Source

INTERNATIONAL WOMEN'S DAY 1997

It is Right to Rebel!

Celebrated by the oppressed around the world, March 8 -International Women's Day is a holiday that came out of the struggle of women. In particular, the struggle of thousands of immigrant women, who were clothing industry workers in New York, USA, provided the inspiration for the demand that there be a special day to celebrate the struggle of women.

In 1908, women began to stage walkouts and strikes at various sewing factories, against the slave wages and harsh working conditions they endured. In spite of many arrests and heavy fines, brutal beatings by police and hired thugs, the women (many of them teenagers), continued to fight. Middle and upper class women who were inspired by the strikers came out to the picket line to give their support, and were also arrested.

After months of small shop actions the women, over the objection of the union leadership, escalated the struggle by calling for a trade wide general strike. The mass meeting of November 22, 1909 resounded with cheers of approval for the general strike resolution.

The strike lasted for months and ignited strikes in other areas. Though the strike itself was only partially successful in terms of changing working conditions, the women's struggle did challenge the thinking on what "uneducated" immigrant women could do and filled many women, workers and other oppressed people with a strong sense of pride and strength.

On March 8,1910, the anniversary of these demonstrations was declared International Women's Day by an international conference of revolutionaries and Communists.

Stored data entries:
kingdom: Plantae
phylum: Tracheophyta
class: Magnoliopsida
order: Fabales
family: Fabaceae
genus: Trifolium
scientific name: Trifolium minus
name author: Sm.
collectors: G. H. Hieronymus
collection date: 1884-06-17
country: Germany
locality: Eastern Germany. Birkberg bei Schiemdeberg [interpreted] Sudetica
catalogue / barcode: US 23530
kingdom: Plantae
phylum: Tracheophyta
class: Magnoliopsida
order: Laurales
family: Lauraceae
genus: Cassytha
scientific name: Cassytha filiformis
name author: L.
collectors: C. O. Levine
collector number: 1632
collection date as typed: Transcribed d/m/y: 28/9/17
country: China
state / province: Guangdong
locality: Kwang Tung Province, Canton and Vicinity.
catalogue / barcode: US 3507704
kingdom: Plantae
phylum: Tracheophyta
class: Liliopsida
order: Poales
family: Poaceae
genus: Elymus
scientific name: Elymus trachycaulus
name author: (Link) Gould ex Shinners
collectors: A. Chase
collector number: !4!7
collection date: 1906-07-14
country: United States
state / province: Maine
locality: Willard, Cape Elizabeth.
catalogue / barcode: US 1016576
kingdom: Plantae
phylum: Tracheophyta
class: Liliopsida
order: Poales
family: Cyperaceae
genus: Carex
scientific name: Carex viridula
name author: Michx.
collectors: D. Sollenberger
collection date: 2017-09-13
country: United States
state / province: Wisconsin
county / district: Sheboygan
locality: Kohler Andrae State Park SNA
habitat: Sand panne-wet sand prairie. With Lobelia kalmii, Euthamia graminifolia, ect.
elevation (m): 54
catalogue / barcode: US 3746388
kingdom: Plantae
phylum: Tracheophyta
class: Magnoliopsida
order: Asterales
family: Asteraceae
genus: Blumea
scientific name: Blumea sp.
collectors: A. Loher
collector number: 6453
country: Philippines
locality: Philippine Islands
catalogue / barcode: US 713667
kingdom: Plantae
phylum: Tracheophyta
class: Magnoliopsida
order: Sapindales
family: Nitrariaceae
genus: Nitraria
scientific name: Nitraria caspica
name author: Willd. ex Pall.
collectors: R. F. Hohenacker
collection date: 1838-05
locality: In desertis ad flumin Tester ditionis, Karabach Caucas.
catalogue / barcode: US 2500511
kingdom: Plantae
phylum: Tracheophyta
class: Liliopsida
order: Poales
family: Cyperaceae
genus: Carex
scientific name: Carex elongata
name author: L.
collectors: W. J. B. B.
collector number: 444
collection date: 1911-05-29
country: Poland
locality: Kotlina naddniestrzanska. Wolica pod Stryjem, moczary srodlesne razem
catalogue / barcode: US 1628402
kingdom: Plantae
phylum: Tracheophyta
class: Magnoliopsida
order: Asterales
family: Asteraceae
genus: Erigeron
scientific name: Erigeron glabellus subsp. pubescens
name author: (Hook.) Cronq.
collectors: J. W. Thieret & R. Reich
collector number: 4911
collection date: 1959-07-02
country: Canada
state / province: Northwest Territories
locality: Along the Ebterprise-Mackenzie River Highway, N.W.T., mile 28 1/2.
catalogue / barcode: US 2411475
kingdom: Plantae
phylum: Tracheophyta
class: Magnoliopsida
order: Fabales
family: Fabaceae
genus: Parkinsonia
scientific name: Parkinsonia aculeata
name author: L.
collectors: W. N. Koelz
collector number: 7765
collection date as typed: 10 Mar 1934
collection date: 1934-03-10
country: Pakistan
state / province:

Complete the following
- a) Please sum up the piece on International Women's Day in two sentences.
- b) According to the piece on International Women's Day, why did women begin staging walkouts and strikes at sewing factories in 1908?

Answers for the tasks
- a) International Women's Day on March 8 grew out of the struggle of women, especially immigrant clothing workers in New York, who began striking in 1908 against slave wages and harsh conditions despite arrests, fines and beatings, and who in 1909 called a trade-wide general strike over the objection of the union leadership. Though the strike only partly changed working conditions, it challenged thinking about what "uneducated" immigrant women could do, and on March 8, 1910, an international conference of revolutionaries and Communists declared the anniversary International Women's Day.

- b) They were protesting the slave wages and harsh working conditions they endured at those factories.